"Real fight" at G7 summit about ending fossil fuel finance – political analyst
John J. Kirton is director of the G7 Research Group, the G20 Research Group and the Global Health Diplomacy Program and co-director of the BRICS Research Group, all based at Trinity College in the University of Toronto. A professor of political science, he teaches global governance, international relations and Canadian foreign policy.
Clean Energy Wire: Is this going to be a historic G7 summit?
John Kirton: It will be a historic summit, first because never before has a summit of the G7 faced such a simultaneously unfolding and severe set of interrelated crises. It was going to be big even before Mr Putin launched his attack on the Ukraine on 24 February, but this added and exacerbated a few more issues – the energy crisis, a food crisis.
Where are we at towards the end of the second day of the summit?
We’re more than halfway through the Elmau summit and from what we’ve seen already, it’s well on track to produce the strongest performance of any summit on its big issues. We saw the document on war against Ukraine and the new programme on global infrastructure and investments. 600 billion dollars to developing and middle-income countries is a massive amount of money.
We don’t need to win the war against Mr Putin by taking steps that would make us lose the war against climate change.
And if we flash forward to the summary of the statement of the meeting of the G7 leaders and the outreach partners, it clearly references climate finance and says that there was agreement on both sides that the new money for the investment infrastructure initiative could count towards the gap in the undelivered money – they didn’t say ‘of the 100 billion dollars per year in climate finance which we promised’. So, there is some hope that when we receive the final communiqué tomorrow, the kind of minimum step forward needed to make the UN climate conference COP27 work, will be done here.
The German presidency aimed quite high making climate a top priority, but then the war started. Do you think the German presidency can still deliver on the initial promise?

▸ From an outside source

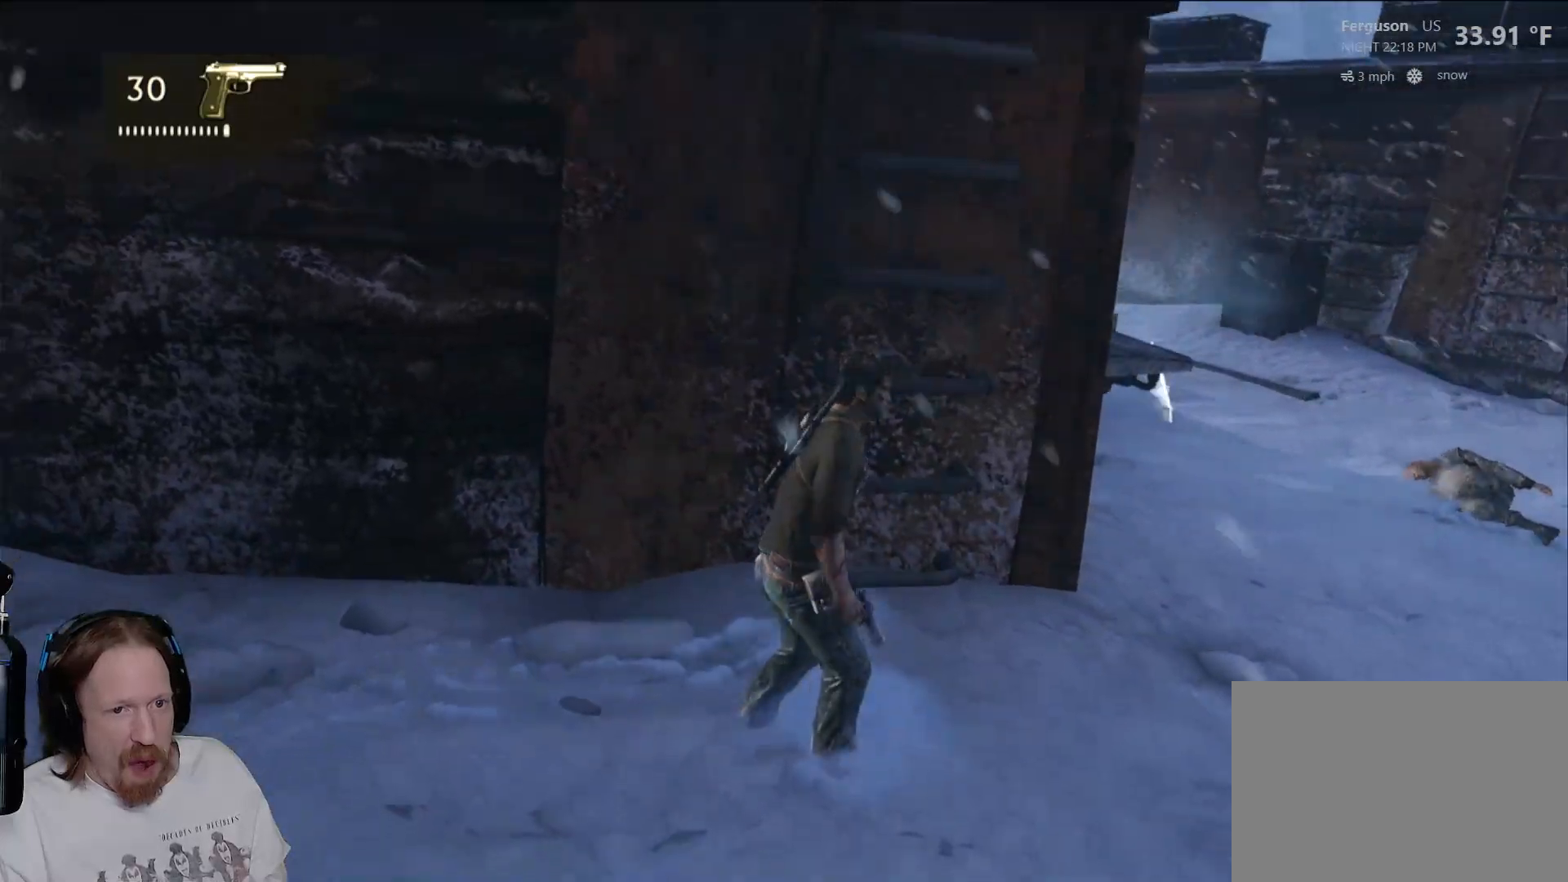
{"buttons": [], "left_stick": "center", "right_stick": "center", "events": [[67, "right_stick", "center"], [117, "left_stick", "center"]]}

Oh yes, even better. It was great of chancellor Scholz to put climate first of his five big priorities. However, he quickly walked on to what he described again and again as a single climate club. This would be designed to create a carbon price or its equivalent – an emissions trading system – amongst the countries that agree to join. Now you don’t even have the G7 countries agreeing on this.
We’ve seen many climate clubs before. If you’re worried about coal, Canada pioneered the Powering Past Coal Alliance, which has now expanded to about 48 countries. That’s what we need! And we need one for methane, and we need one for peatland, and so on down the line. However, the communiqué draft still tends to use the idea of a singular climate club, and I have not yet understood the overall architecture.
What are key climate and energy issues remaining at the summit?
The real fight going on now is ending fossil fuel finance. Sadly, we’ve already seen some G7 governments add new fossil fuel subsidies, basically by lowering gas taxes, which reward the rich, foster corruption, and are bad for the environment and not just climate change.
I guess we’ll have to wait and see for the final communiqué, but a few people are saying thanks to Putin’s latest assault – cutting off much of the gas flows to Germany – we’re going to have to fire up some of our mothballed coal plants and even invest in more hydrocarbon fossil fuel facilities. That’s the fight and we’ll just have to see who prevails.
I am encouraged by the chair’s summary of the meeting of the G7 with outreach partners. I would have thought it to be more coal-friendly, but there’s none of the ‘fire up the old coal plants’ or ‘more natural gas as part of the transition’. The headline says it all – “accelerate clean and just transition towards climate neutrality”. If you look through the rest of it, all the good words appear, but none of the bad slogans from the past – “special, differentiated responsibilities” and such things.
Looking at the gas build-up, has Russia’s war against Ukraine thrown Germany’s climate efforts off course?
Well, building up LNG import capacity in Germany seems like a good intermediate step to enhance energy security, and going to gas is more climate-friendly than coal – especially lignite in Germany. However, once they think through it, they will find they can do much more, and much more cost-effectively: conservation, energy efficiency, solar, wind and all of the reliable renewables they haven’t really focussed on before – wave and tidal power, geothermal.
So, once they’ve had time to look at the full range of solutions, by the time we get through this winter, they’ll probably conclude that we don’t need to win the war against Mr Putin by taking steps that would make us lose the war against climate change.